Para começar, os Bancos de Desenvolvimento Multilateral, incluindo o Banco Mundial, devem incluir, regularmente, um conjunto de diagnóstico económico central e orçamental utilizado para informar as estratégias dos países e definir prioridades, uma avaliação da qualidade da gestão de investimento público, como, por exemplo, a Avaliação de Gestão do Investimento Público (AGIP) do FMI. Aos países que recebam apoios concessionais do Banco Mundial e procurem a isenção de implementação de ADP poderão, também, ser exigidos regularmente uma Avaliação do Desempenho e Gestão da Dívida (ADGD), por exemplo, a cada cinco anos, para esclarecer sobre onde se revela necessária maior atenção quanto à transparência e gestão da dívida, no pressuposto da publicação da ADGD. Há outros padrões de transparência dos dados que poderiam ser reforçados, incluindo o Sistema de Notificação de Dívida (SND) do Banco Mundial, cuja abrangência pode ser alargada para incluir empréstimos às Empresas Estatais e os incentivos para a conformidade poderiam ser reforçados.
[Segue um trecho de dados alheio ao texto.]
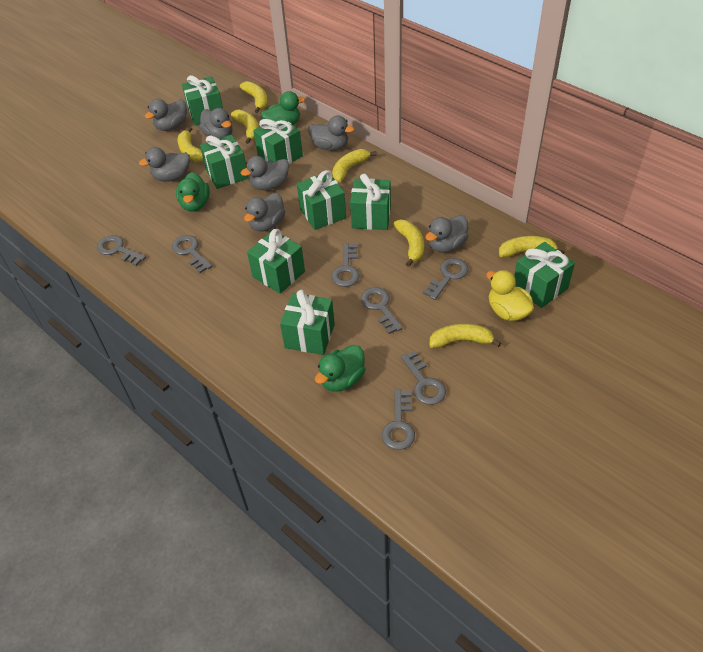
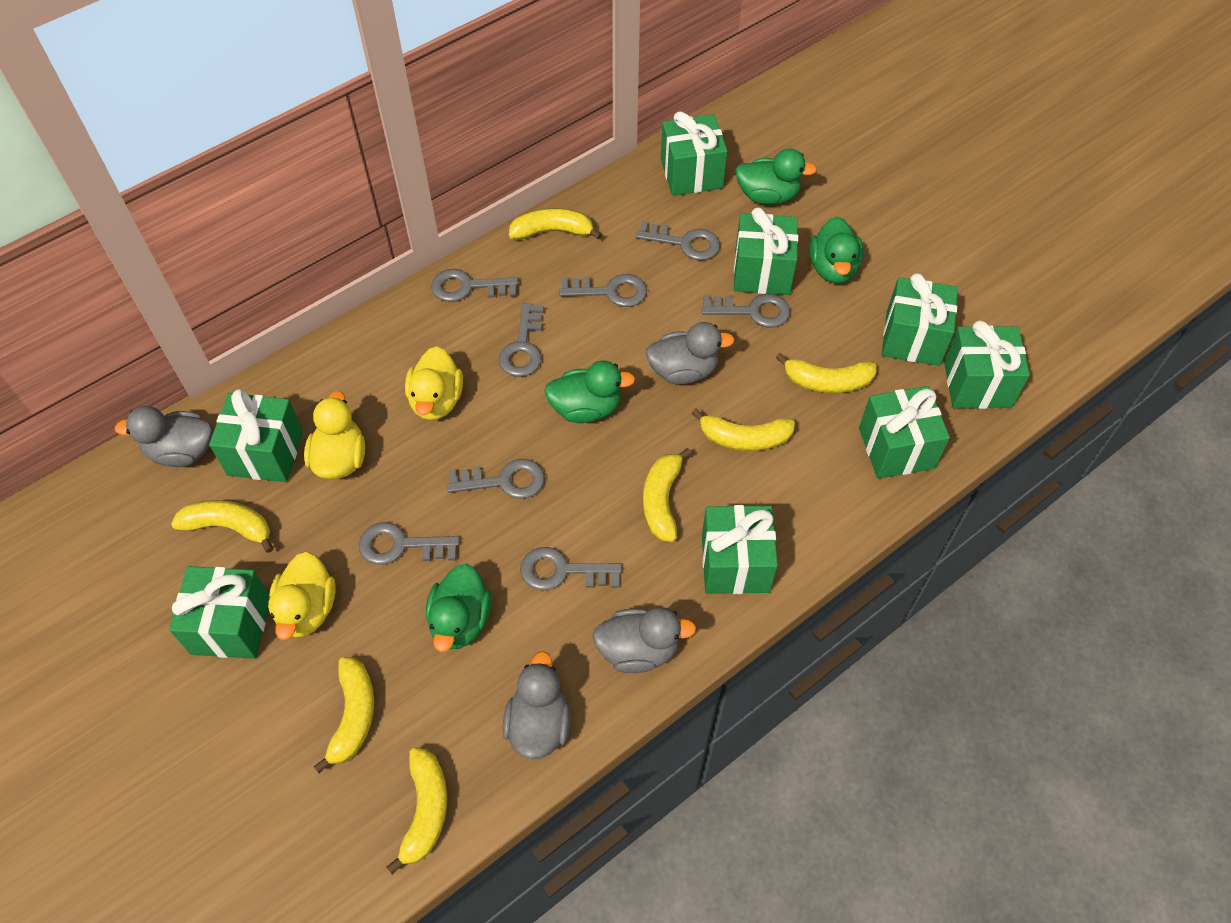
green duck: [176,172,210,212] [261,91,305,125] [315,345,366,392] = 3 -> [426,564,492,652] [544,361,635,423] [735,149,817,205] [810,216,863,284] = 4
grey duck: [139,147,190,182] [145,99,187,131] [199,108,233,139] [241,156,289,190] [244,193,285,232] [308,115,354,150] [425,215,469,253] = 7 -> [114,406,213,467] [503,651,571,759] [592,607,696,673] [645,322,734,385] = 4
grey key: [97,235,146,266] [172,235,212,273] [332,243,360,287] [361,287,403,334] [382,389,415,450] [401,350,446,405] [423,258,469,300] = 7 -> [359,522,460,565] [431,269,519,302] [447,459,545,499] [498,303,544,377] [520,547,622,590] [559,274,647,307] [636,221,720,261] [701,294,790,327] = 8
yellow duck: [486,270,534,321] = 1 -> [268,552,336,640] [304,391,365,479] [405,346,463,420] = 3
Não é possível afirmar que as acções supramencionadas pudessem ter prevenido o recrudescimento pré-COVID do sobre-endividamento em países elegíveis para a AID. O apelo intuitivo de medidas pró-activas que promovam investimento público de melhor qualidade, bem como melhores dados e mais completos sobre o comportamento dos Governos em matéria de empréstimos, incluindo a dívida das Empresas Estatais e garantias públicas, não deveria ser um tópico controverso. Vale a pena salientar que nenhuma destas acções é pró-cíclica, o que significa que podem ser implementadas mesmo durante a crise da COVID (com apoio de financiadores onde for necessário aumentar a criação de capacidade). Estas acções podem, inclusive, aumentar a resiliência necessária para ajudar a evitar a próxima crise de dívida oculta ou o recrudescimento do sobre-endividamento.